Last week, I suffered yet another disk failure in my NAS. I'm running 10x500GB disks on an OpenSolaris box in a raidz2 configuration. This allows me to survive the failure of two disks without losing any data. I'd already had a disk fail and was awaiting a replacement from WD when I suffered another complete failure and, at the same time, a 3rd disk effectively failed as it starting throwing up read errors on several sectors. This caused my 4TB zpool to disappear, "losing" all data stored on it. Bugger!
However, the third disk was not totally unusable; I was able to read from most of the disk. What I needed to do was copy as much as possible from the "bad" disk onto a new disk, put it back in the zpool and cross my fingers.
FreeBSD has a tool called recoverdisk which can copy data from one disk to another, block-by-block, re-trying any failed blocks.
I downloaded FreeBSD 7.1 and burned it to DVD, unplugged all data drives from my NAS except the "bad" one and a new replacement. I plugged both of the drives directly into the motherboard, rather than the Supermicro SATA cards.

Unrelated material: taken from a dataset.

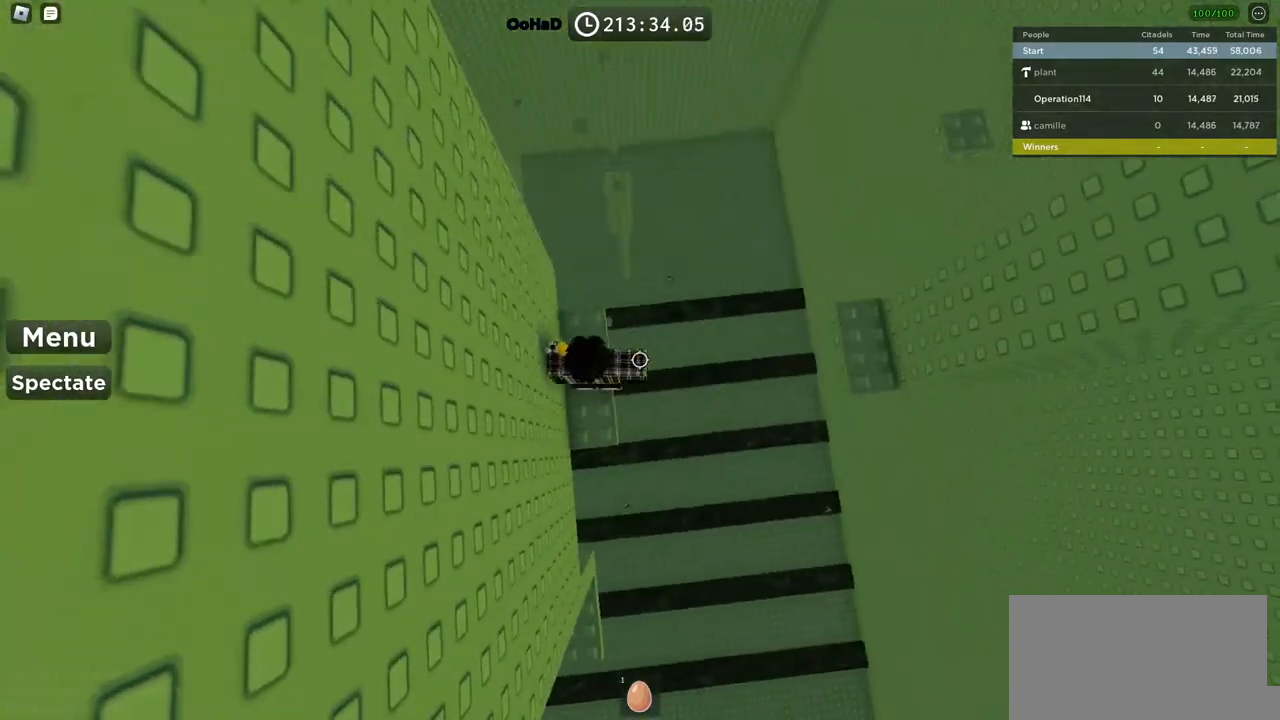
{"keys": ["space", "w"], "events": [[100, "shift", "up"], [234, "w", "down"], [367, "space", "down"]]}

I booted from the FreeBSD DVD, dropped to a fixit shell prompt, and ran recoverdisk:
recoverdisk -w worklist /dev/ad8 /dev/ad10
After some time, recoverdisk "finished", in that it got to the end of the disk, but remained running, cycling over the 12 bad blocks it was unable to copy. I killed it with Ctrl-C.

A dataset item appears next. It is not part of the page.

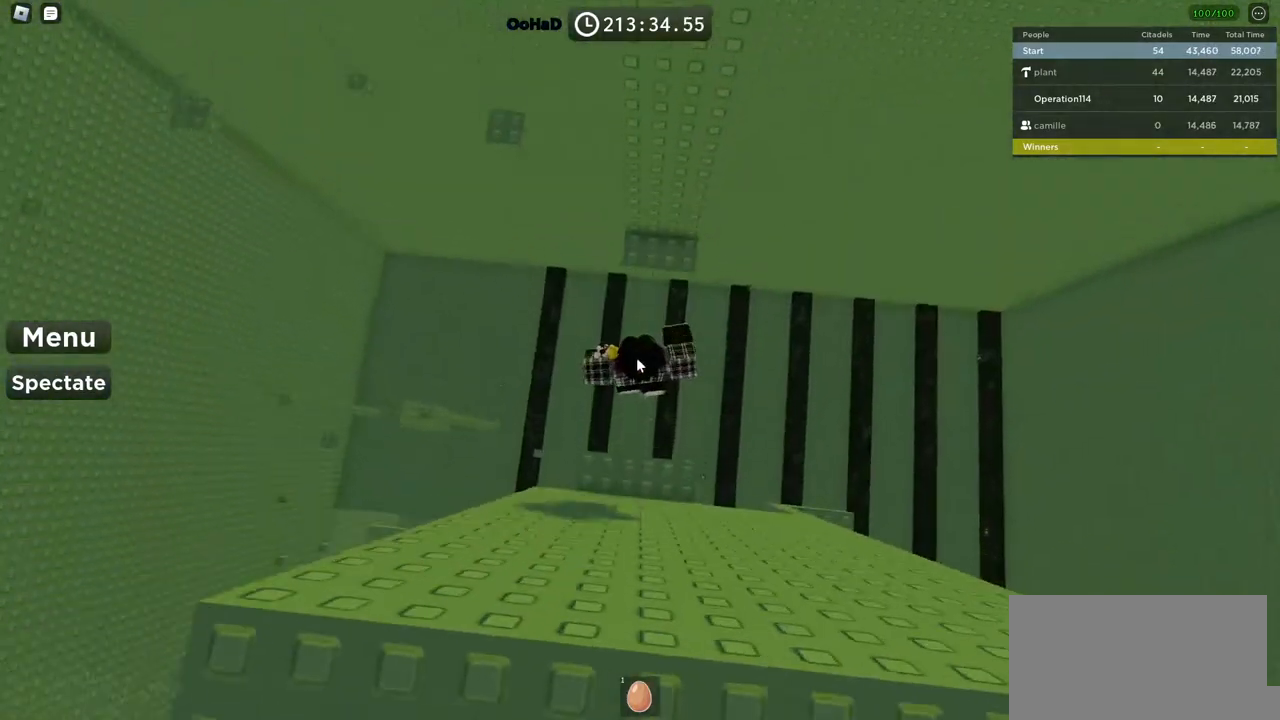
{"keys": ["w"], "events": [[17, "space", "up"], [384, "shift", "down"], [500, "shift", "up"]]}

I plugged all my data drives back in (including a the newly copied drive, and a replacement for one of the totally dead drives) and booted the NAS. Once it had booted, I exported and imported the zpool, and ... bingo! It was recovered!
Finally, I replaced one of the failed drives with the new replacement and the zpool began resilvering. After a couple of hours, it completed successfully with a warning that there were unrecoverable errors in one file - a Ubuntu ISO, which was easily replaceable.
Many thanks to Mark P. for his kind help and encouragment.